Eileen Goudge just negotiated a three-book deal with her publisher, Viking (Molly Stern is the editor). This trilogy will take place in a mythical town that Goudge has created. Writer’s House agent Susan Ginsburg says her publisher, which paid a “hefty seven figures” for the trilogy, is very happy with Goudge’s most recent book, Second Silence, which is selling at twice the rate of her last book, One Last Dance, when it was published in hardcover.

DULY NOTED


In The Knowledge Web: People Power — Fuel for the New Economy, a publication on the education market that comes out annually from Merrill Lynch’s Securities Research & Economics Group, and Equity Research Departments, we learned the following:

On average, each employee at the leading “New Economy” companies is “worth” $38 million based on market-cap-per-employee. In contrast, each employee at the leading “Old Economy” companies is worth about $689,000, or less than 2% of employee value at the New Economy companies.

When asked to choose which media to bring to a desert island, 33% of children ages 8-18 picked a computer with Internet access.

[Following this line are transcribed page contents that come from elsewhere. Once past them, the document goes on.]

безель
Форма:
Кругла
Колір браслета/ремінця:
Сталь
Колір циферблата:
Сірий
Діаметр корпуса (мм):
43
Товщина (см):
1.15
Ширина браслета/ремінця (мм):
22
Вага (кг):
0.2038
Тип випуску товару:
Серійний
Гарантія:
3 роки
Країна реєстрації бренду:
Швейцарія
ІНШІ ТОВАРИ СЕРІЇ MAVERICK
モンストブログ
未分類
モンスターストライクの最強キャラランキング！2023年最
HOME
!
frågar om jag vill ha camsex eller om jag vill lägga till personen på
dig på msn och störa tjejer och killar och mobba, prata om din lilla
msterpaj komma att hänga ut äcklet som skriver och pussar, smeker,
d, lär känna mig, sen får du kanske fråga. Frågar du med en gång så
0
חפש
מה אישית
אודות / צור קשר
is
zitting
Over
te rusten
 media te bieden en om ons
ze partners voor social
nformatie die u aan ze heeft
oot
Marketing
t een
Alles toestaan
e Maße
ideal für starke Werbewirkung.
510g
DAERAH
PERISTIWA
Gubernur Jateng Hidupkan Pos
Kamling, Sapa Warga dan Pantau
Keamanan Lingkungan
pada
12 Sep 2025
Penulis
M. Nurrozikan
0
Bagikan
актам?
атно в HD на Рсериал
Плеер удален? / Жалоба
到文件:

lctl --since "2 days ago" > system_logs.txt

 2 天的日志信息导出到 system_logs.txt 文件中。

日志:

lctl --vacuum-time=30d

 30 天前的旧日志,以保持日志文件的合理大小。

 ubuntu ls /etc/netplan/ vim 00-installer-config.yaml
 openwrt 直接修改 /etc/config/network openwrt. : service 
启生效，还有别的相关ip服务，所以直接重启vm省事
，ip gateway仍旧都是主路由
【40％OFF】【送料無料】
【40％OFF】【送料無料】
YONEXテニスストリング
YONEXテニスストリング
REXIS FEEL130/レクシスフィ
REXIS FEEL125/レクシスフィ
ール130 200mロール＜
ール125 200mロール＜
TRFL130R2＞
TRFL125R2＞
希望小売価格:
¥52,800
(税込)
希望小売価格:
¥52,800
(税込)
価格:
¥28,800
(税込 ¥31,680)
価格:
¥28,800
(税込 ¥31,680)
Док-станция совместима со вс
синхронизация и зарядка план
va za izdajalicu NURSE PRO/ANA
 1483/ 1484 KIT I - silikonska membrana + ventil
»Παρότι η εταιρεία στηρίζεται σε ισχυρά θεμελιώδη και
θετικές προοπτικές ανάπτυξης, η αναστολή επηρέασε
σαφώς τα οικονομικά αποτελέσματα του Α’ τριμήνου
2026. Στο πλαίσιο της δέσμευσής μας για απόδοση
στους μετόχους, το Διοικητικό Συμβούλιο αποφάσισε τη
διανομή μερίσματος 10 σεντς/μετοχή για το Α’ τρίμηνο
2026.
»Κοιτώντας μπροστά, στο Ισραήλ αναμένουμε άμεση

College students represent the single largest non-gender-based online demographic, constituting 24% of the total number of adult Internet users.

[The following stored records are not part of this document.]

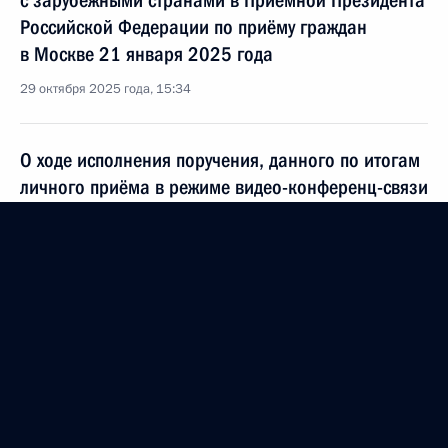
с зарубежными странами в Приёмной Президента
Российской Федерации по приёму граждан
в Москве 21 января 2025 года
29 октября 2025 года, 15:34
О ходе исполнения поручения, данного по итогам
личного приёма в режиме видео-конференц-связи
жительницы Чукотского автономного округа,
проведённого по поручению Президента
Российской Федерации начальником Управления
Президента Российской Федерации
по межрегиональным и культурным связям
с зарубежными странами в Приёмной Президента
Российской Федерации по приёму граждан
в Москве 12 января 2024 года
29 октября 2025 года, 15:33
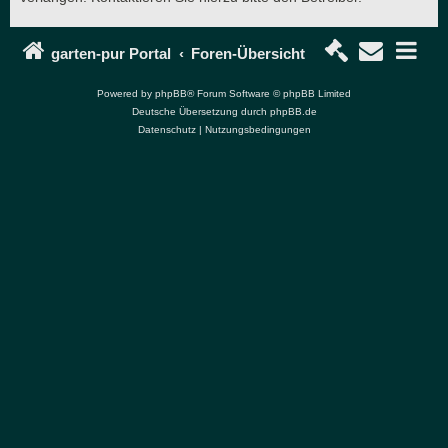
garten-pur Portal
Foren-Übersicht
Powered by
phpBB
® Forum Software © phpBB Limited
Deutsche Übersetzung durch
phpBB.de
Datenschutz
|
Nutzungsbedingungen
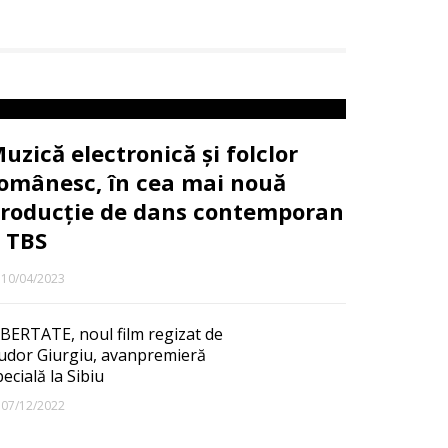
uzică electronică și folclor
omânesc, în cea mai nouă
roducție de dans contemporan
 TBS
10/04/2023
IBERTATE, noul film regizat de
udor Giurgiu, avanpremieră
ecială la Sibiu
07/12/2022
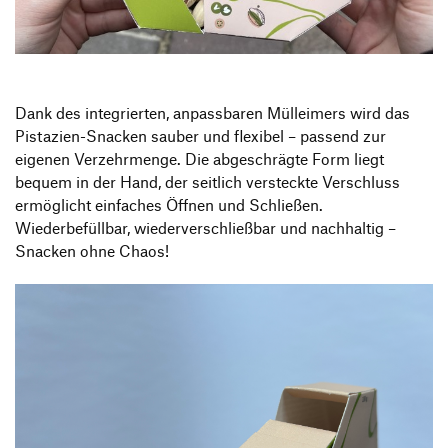
Produktgestaltung B.A.
Transfer und Kooperation
Strategische Gestaltung M.A.
Dank des integrierten, anpassbaren Mülleimers wird das
Pistazien-Snacken sauber und flexibel – passend zur
eigenen Verzehrmenge. Die abgeschrägte Form liegt
bequem in der Hand, der seitlich versteckte Verschluss
ermöglicht einfaches Öffnen und Schließen.
Wiederbefüllbar, wiederverschließbar und nachhaltig –
Snacken ohne Chaos!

FIVE YEARS AGO IN PUBLISHING TRENDS


As we prepared the July 2000 issue of PT, we dared to look back at our 1995 issue for this month. Plus ça change — ain’t that the truth. The lead article is about the difficulty of finding reliable book biz stats (see this month’s Fact Attack). Then there’s the rundown on the Licensing Show, with “unhappiness having to do with contracts unfulfilled, promises broken, and hype just not up to the level required to generate adequate sales to meet royalty guarantees” (see this month’s Licensing, p. 3). And a piece about the New York Times’ coverage of books (see this month’s article about the Times and children’s books, p. 7). But the one thing that has changed is the faces — or at least, where they were, and are. Michael Jacobs, now SVP Trade Books at Scholastic, was on his way to The Free Press as publisher. Hearst’s Bill Wright was at Random, and — ever prescient — packager/entrepreneur Dan Weiss had entered into a joint venture (remember, 1995) to develop an online chat and games site for girls. The one constant? PW’s Daisy Maryles was celebrating her 30th anniversary at the magazine. Happy 35th, Daisy!

MAZELTOV


To BordersPhil Ollila and Marilyn Slankard, who were wed on June 24.